* _Task to complete_
Put every line of text from all of the rows below into a single numbered list, omitting blank lines and leaving out the pictures.

* _Data for review_
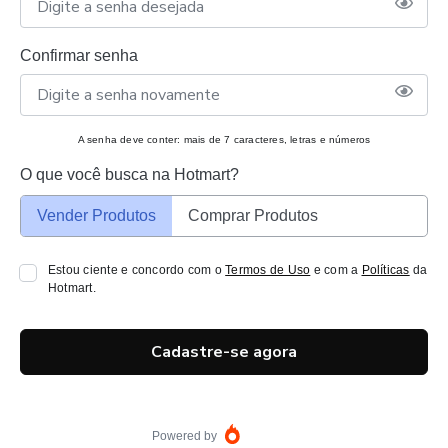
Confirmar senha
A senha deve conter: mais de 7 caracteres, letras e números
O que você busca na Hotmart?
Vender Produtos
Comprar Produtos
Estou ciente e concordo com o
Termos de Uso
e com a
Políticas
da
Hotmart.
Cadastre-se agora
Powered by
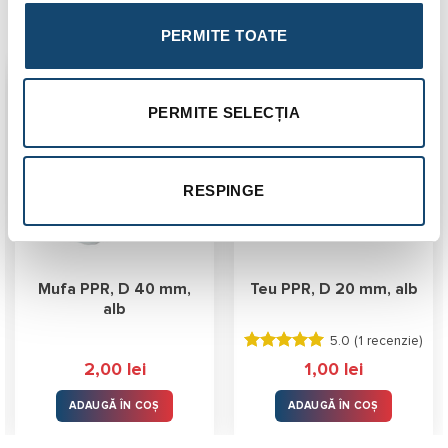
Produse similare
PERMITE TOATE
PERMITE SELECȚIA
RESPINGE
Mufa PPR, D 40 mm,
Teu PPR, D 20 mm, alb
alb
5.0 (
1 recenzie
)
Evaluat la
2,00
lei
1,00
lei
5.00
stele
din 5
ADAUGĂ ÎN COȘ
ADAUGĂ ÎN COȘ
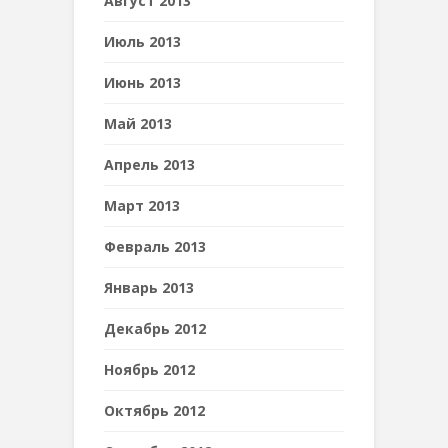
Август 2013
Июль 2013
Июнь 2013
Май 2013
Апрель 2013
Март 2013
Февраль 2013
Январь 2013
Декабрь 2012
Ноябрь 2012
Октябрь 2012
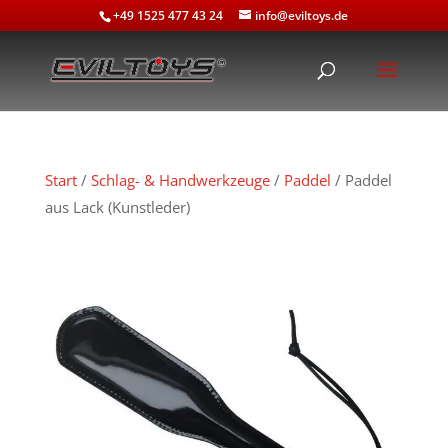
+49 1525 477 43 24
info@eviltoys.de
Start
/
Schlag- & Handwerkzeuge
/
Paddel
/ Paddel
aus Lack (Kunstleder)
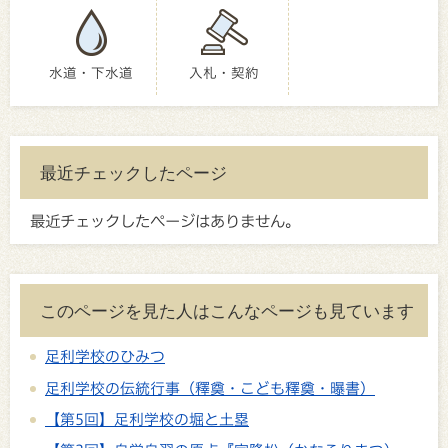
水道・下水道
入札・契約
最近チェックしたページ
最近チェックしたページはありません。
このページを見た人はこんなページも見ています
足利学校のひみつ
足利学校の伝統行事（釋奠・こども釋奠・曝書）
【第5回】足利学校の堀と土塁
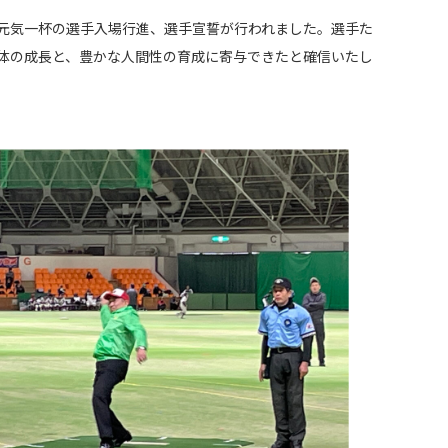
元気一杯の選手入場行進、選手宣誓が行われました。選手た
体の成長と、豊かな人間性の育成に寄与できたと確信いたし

* _Result_
1. Confirmar senha
2. A senha deve conter: mais de 7 caracteres, letras e números
3. O que você busca na Hotmart?
4. Vender Produtos
5. Comprar Produtos
6. Estou ciente e concordo com o
7. Termos de Uso
8. e com a
9. Políticas
10. da
11. Hotmart.
12. Cadastre-se agora
13. Powered by
14. Produse similare
15. PERMITE TOATE
16. PERMITE SELECȚIA
17. RESPINGE
18. Mufa PPR, D 40 mm,
19. Teu PPR, D 20 mm, alb
20. alb
21. 5.0 (
22. 1 recenzie
23. )
24. Evaluat la
25. 2,00
26. lei
27. 1,00
28. lei
29. 5.00
30. stele
31. din 5
32. ADAUGĂ ÎN COȘ
33. ADAUGĂ ÎN COȘ
34. Август 2013
35. Июль 2013
36. Июнь 2013
37. Май 2013
38. Апрель 2013
39. Март 2013
40. Февраль 2013
41. Январь 2013
42. Декабрь 2012
43. Ноябрь 2012
44. Октябрь 2012
45. +49 1525 477 43 24
46. info@eviltoys.de
47. Start
48. /
49. Schlag- & Handwerkzeuge
50. /
51. Paddel
52. / Paddel
53. aus Lack (Kunstleder)
54. 水道・下水道
55. 入札・契約
56. 最近チェックしたページ
57. 最近チェックしたページはありません。
58. このページを見た人はこんなページも見ています
59. 足利学校のひみつ
60. 足利学校の伝統行事（釋奠・こども釋奠・曝書）
61. 【第5回】足利学校の堀と土塁
62. 元気一杯の選手入場行進、選手宣誓が行われました。選手た
63. 体の成長と、豊かな人間性の育成に寄与できたと確信いたし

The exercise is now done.